[Data extracted from a collection]
· · ·
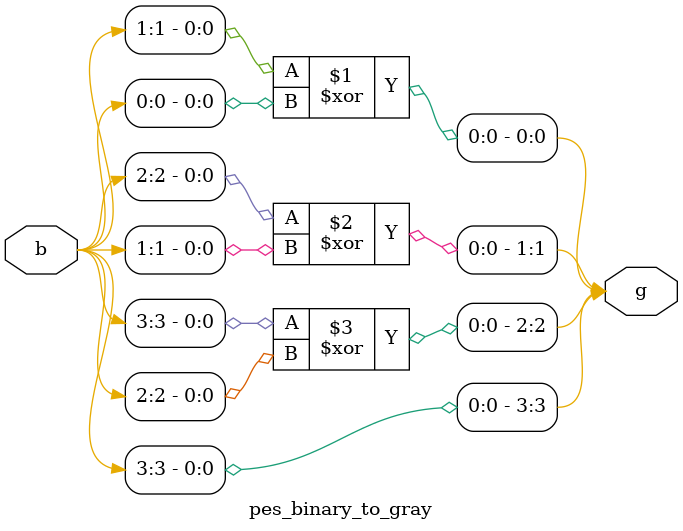
<source format=v>
`timescale 1ns / 1ps
module pes_binary_to_gray(
    input [3:0] b,      
    output [3:0] g 
    );
assign g[0]=b[1]^b[0];   
assign g[1]=b[2]^b[1];
assign g[2]=b[3]^b[2];
assign g[3]=b[3];
endmodule

</source>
· · ·
● **EXERCISE DESCRIPTION**
Out of the records, collect only those lines that contain the string "assign".

● **SOLUTION**
assign g[0]=b[1]^b[0];   
assign g[1]=b[2]^b[1];
assign g[2]=b[3]^b[2];
assign g[3]=b[3];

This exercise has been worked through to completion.